Safety
Safety is the set of constraints that ensure an agent's autonomy serves humans well.
Principles
- Safe by default: When uncertain, don't act — ask first.
- Minimize blast radius: Prefer reversible over irreversible. Soft delete before hard delete. Dry run before execute.
- Escalate, don't suppress: Can't handle it safely? Escalate to a human.
- Verifiable by design: Safety constraints should be structural properties of the architecture, not just statements in documentation. If a claim can't be verified by inspecting the code, it's a promise, not a fact.
Content safety
Sanitize input (prevent injection, validate files, rate-limit). Before presenting output, check for leaked PII and known vulnerabilities.
When refusing a request, be clear about why and offer alternatives.

*-*-*

▶ [LIST OF TASKS]:
• A. In the rows, copy word for word every line from the one containing "rançais en mobilité internationale tout en" up to and including the one containing "chissantes en Asie".
• B. Pick up the text on agent safety after its final sentence and keep writing it.
These rows are unrelated to the text on agent safety.

▶ [Page images and the text extracted from them]:
*-*-*

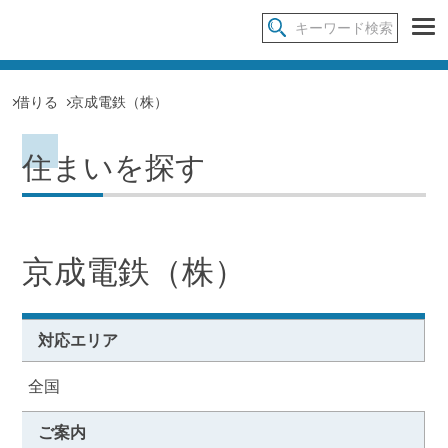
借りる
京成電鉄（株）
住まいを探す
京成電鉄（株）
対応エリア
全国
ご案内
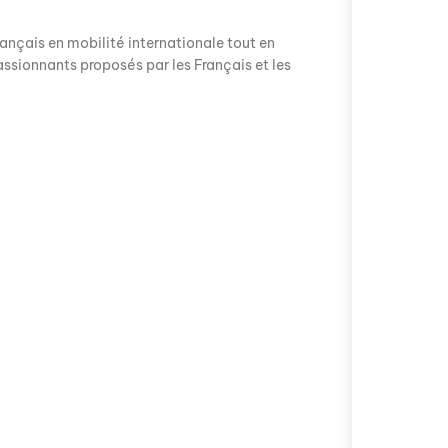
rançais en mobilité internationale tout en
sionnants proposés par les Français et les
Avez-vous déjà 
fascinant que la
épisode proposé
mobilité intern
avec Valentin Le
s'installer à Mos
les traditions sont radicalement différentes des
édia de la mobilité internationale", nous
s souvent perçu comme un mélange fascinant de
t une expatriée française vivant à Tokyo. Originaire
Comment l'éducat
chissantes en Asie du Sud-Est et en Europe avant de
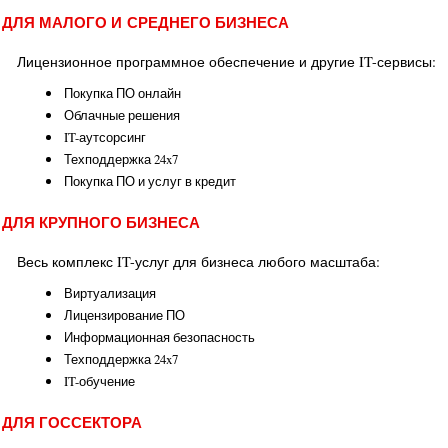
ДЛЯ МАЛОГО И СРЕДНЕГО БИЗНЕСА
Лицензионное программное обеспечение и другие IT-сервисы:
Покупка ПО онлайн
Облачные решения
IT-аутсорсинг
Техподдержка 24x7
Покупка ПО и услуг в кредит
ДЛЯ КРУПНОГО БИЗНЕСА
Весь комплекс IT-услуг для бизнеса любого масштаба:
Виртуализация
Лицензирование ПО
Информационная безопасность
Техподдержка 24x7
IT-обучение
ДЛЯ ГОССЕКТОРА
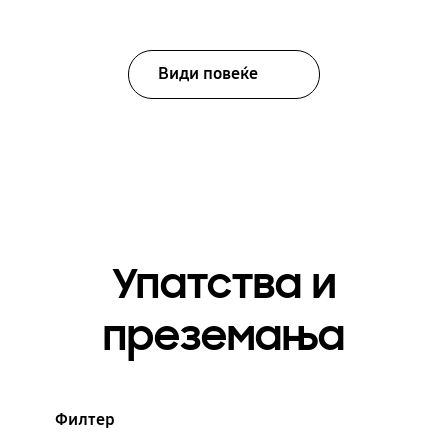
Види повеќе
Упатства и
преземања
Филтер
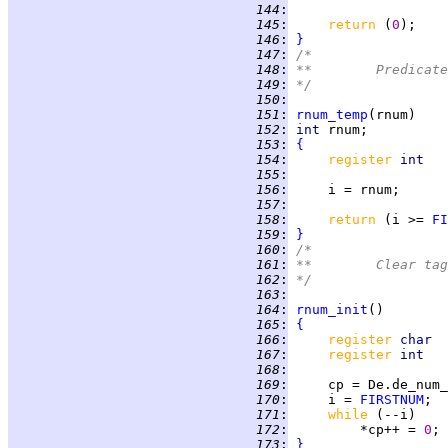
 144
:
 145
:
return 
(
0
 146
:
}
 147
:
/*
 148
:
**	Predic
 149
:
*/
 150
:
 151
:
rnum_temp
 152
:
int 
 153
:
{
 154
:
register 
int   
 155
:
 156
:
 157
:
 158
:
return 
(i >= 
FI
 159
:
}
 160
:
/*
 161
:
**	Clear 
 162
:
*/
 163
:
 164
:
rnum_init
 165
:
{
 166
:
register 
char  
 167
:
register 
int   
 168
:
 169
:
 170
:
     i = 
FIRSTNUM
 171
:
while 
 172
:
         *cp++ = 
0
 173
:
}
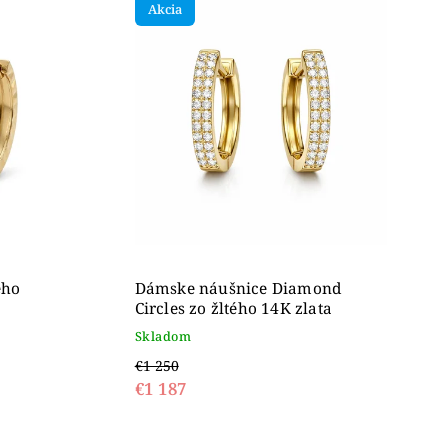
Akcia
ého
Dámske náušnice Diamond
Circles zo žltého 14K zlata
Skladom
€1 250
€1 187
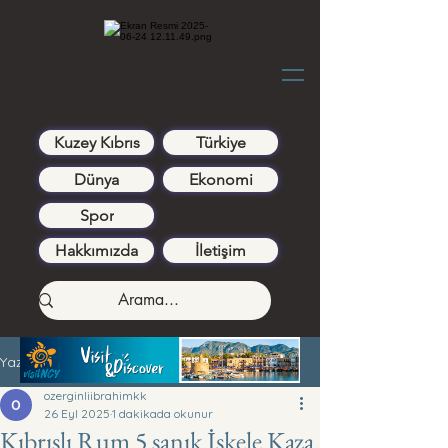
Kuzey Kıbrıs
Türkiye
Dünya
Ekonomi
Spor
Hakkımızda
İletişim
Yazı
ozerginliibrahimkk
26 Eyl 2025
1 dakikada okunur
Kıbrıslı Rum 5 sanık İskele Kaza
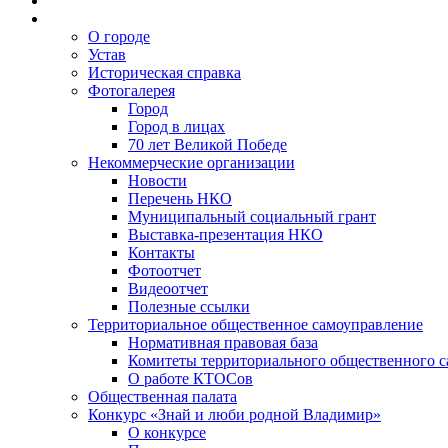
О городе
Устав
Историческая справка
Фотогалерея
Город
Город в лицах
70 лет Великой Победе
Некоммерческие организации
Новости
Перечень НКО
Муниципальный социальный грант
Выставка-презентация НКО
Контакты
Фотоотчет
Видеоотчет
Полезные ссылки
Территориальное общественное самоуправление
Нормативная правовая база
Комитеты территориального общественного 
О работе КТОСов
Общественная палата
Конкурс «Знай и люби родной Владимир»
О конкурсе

*-*-*

▶ [RESULTS IN ORDER]:
• A.
rançais en mobilité internationale tout en
sionnants proposés par les Français et les
Avez-vous déjà 
fascinant que la
épisode proposé
mobilité intern
avec Valentin Le
s'installer à Mos
les traditions sont radicalement différentes des
édia de la mobilité internationale", nous
s souvent perçu comme un mélange fascinant de
t une expatriée française vivant à Tokyo. Originaire
Comment l'éducat
chissantes en Asie du Sud-Est et en Europe avant de

• B.
Operational safety
- Confirm high-impact actions explicitly
- Least privilege for all permissions
- Log what was done, who authorized it, when, and what was affected
- Ensure rollback capability for every automated action
Failure modes
Graceful shutdown: stop new actions, complete safe in-progress work, preserve state, notify the user.
Circuit breakers: after N consecutive errors, pause and alert. Don't retry indefinitely.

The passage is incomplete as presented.